The serializer "learns" about the entity attributes by serializing them. There might be situations where it could be useful to pre-configure the attributes used to filter and order the records.
A Cursor is nothing else than a position in a list of records. The content of the page is just the next n-records after the cursor. It is important, that the records do have a well-defined order, to make this return predictable results.
Databases are very fast, when querying indexed columns or fields. Most DBs do have something like an ID/Primary Key (PK) to uniquely identify a record, still a cursor must not be restricted to only use PKs.
Assuming we use a numeric PK a query for the first page could look like this:
-- @formatter:off
SELECT * FROM some_table WHERE id > 0 ORDER BY id ASC LIMIT 10
The next cursor is the last id of the result set.

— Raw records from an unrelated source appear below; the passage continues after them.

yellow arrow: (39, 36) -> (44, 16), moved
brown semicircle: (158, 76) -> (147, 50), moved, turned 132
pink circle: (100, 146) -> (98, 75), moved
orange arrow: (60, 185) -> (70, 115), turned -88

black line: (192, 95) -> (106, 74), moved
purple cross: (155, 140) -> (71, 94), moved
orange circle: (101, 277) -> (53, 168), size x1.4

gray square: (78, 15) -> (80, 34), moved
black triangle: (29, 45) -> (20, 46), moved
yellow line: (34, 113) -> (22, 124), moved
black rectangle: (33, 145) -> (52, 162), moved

Page 2 would look like this:
-- @formatter:off
SELECT * FROM some_table WHERE id > 10 ORDER BY id ASC LIMIT 10
and so on.
In real life this is a little more complicated as the desired order of the records depends on the use case (could e.g. creation time or a status-field), and there is no guarantee that this order doesn't change in case of record insertion or deletion from query to query.
Potentially, a cursor can be reversed, meaning the query direction can be changed. This can be used add the feature to the cursor page to not only point to the next page but also to the previous result-set. Still - this must not be misunderstood as the previous page! This is not easily possible, because for doing this it would require to keep all previous pages in memory or at least keep them somehow stored with the cursor (making the serialized size constantly growing). Therefor, a reversed cursor is: Changing the direction of the query, but not the sort-order.

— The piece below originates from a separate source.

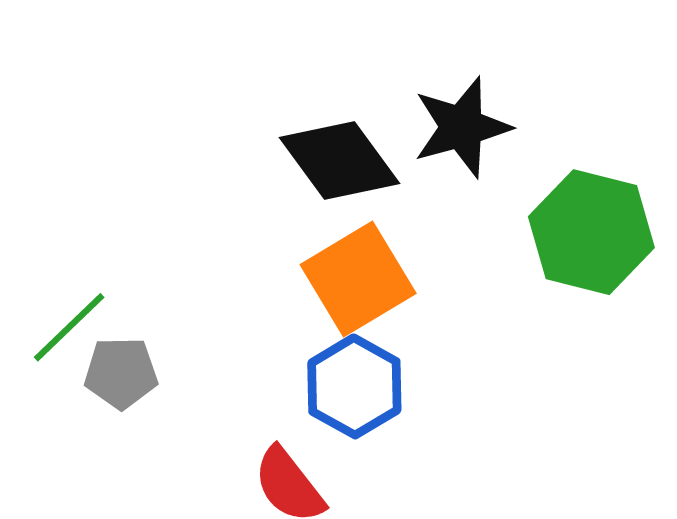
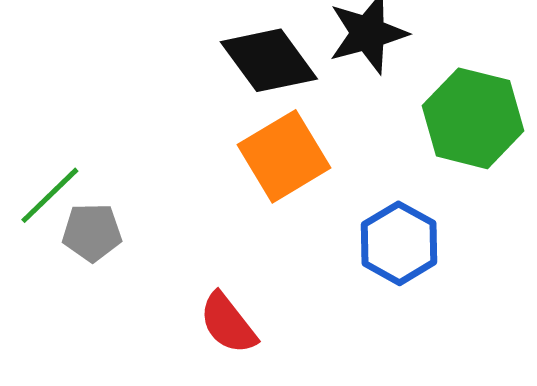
blue hexagon: (354, 386) -> (399, 243), moved

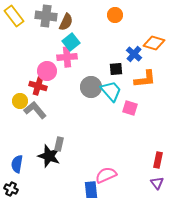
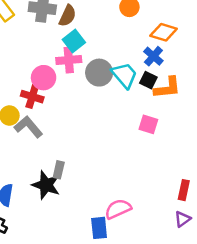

There is only value in this feature, if the client is not able to cache the previous requested pages by himself, i.e. forgets them while moving forward. This might be the case in a very memory limited client scenario which is usually not a web application/web browser.
There is an API (PageReqiest::toReversed
) for getting a page-request from an existing page-request, which will traverse the results in the opposite direction - while maintaining the sort order.
Example:
// Extracted from test-case
final PageRequest<DataRecord> request = PageRequest.create( b -> b.pageSize( 5 ).asc( DataRecord_.name )
.asc( DataRecord_.id ) );
final var firstPage = dataRecordRepository.loadPage( request );
final var secondPage = dataRecordRepository.loadPage( firstPage.next().orElseThrow() );
final var reversedFirstPage = dataRecordRepository.loadPage( secondPage.self().toReversed() );
// everything before the second page (self-pointer) is the first page:
assertThat( reversedFirstPage ).containsExactlyElementsOf( firstPage );
// no next before the "first page":
assertThat( reversedFirstPage.next() ).isNotPresent();
- Side-effects (duplicate records in two pages, or missing ones) cannot be avoided, in case records are deleted or inserted.